Collected data

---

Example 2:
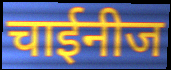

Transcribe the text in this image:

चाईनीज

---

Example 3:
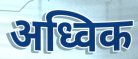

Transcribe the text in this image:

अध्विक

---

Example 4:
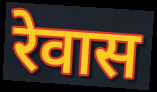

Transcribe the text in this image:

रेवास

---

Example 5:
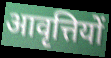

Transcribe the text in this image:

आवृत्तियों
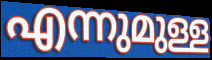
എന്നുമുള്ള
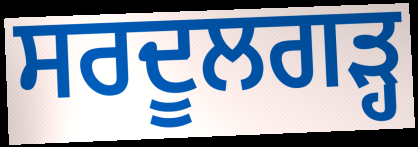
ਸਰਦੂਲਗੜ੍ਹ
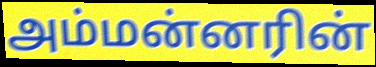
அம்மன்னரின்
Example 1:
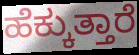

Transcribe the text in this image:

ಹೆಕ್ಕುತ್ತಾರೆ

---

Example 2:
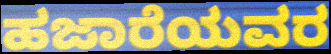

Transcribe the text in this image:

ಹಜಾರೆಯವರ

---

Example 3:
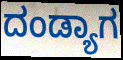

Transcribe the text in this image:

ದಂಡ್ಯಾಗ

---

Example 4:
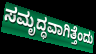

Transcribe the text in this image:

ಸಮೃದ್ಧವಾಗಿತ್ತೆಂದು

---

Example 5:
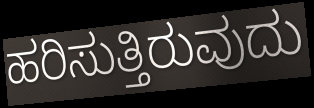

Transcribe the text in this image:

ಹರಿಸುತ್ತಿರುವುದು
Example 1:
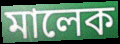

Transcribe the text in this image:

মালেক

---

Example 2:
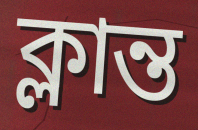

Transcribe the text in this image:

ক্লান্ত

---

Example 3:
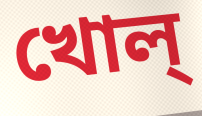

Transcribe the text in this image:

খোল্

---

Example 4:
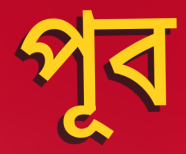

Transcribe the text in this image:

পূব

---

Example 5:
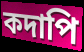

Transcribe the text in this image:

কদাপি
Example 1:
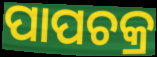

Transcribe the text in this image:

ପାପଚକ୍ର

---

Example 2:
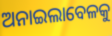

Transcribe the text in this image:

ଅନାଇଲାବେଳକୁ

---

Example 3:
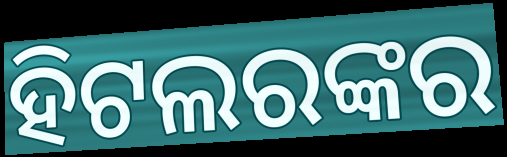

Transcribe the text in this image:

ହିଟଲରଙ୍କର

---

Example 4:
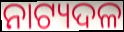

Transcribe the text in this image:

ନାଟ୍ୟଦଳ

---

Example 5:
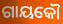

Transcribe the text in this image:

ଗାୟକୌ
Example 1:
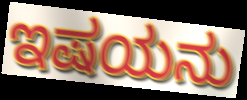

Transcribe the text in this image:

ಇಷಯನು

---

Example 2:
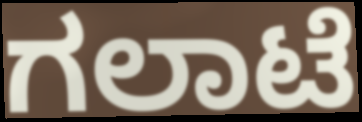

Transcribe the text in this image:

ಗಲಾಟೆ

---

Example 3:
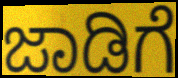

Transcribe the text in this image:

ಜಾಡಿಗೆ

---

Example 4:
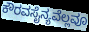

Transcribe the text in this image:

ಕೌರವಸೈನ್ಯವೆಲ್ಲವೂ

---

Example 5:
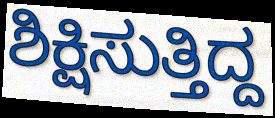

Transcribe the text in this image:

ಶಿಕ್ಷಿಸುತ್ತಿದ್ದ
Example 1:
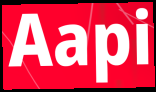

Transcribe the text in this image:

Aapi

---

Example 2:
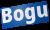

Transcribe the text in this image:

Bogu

## WORK REQUEST:
Transcribe all of the records exactly, without reproducing their pictures.

## RESULT FOR THIS EXERCISE:
---

Example 2:

Transcribe the text in this image:

चाईनीज

---

Example 3:

Transcribe the text in this image:

अध्विक

---

Example 4:

Transcribe the text in this image:

रेवास

---

Example 5:

Transcribe the text in this image:

आवृत्तियों
എന്നുമുള്ള
ਸਰਦੂਲਗੜ੍ਹ
அம்மன்னரின்
Example 1:

Transcribe the text in this image:

ಹೆಕ್ಕುತ್ತಾರೆ

---

Example 2:

Transcribe the text in this image:

ಹಜಾರೆಯವರ

---

Example 3:

Transcribe the text in this image:

ದಂಡ್ಯಾಗ

---

Example 4:

Transcribe the text in this image:

ಸಮೃದ್ಧವಾಗಿತ್ತೆಂದು

---

Example 5:

Transcribe the text in this image:

ಹರಿಸುತ್ತಿರುವುದು
Example 1:

Transcribe the text in this image:

মালেক

---

Example 2:

Transcribe the text in this image:

ক্লান্ত

---

Example 3:

Transcribe the text in this image:

খোল্

---

Example 4:

Transcribe the text in this image:

পূব

---

Example 5:

Transcribe the text in this image:

কদাপি
Example 1:

Transcribe the text in this image:

ପାପଚକ୍ର

---

Example 2:

Transcribe the text in this image:

ଅନାଇଲାବେଳକୁ

---

Example 3:

Transcribe the text in this image:

ହିଟଲରଙ୍କର

---

Example 4:

Transcribe the text in this image:

ନାଟ୍ୟଦଳ

---

Example 5:

Transcribe the text in this image:

ଗାୟକୌ
Example 1:

Transcribe the text in this image:

ಇಷಯನು

---

Example 2:

Transcribe the text in this image:

ಗಲಾಟೆ

---

Example 3:

Transcribe the text in this image:

ಜಾಡಿಗೆ

---

Example 4:

Transcribe the text in this image:

ಕೌರವಸೈನ್ಯವೆಲ್ಲವೂ

---

Example 5:

Transcribe the text in this image:

ಶಿಕ್ಷಿಸುತ್ತಿದ್ದ
Example 1:

Transcribe the text in this image:

Aapi

---

Example 2:

Transcribe the text in this image:

Bogu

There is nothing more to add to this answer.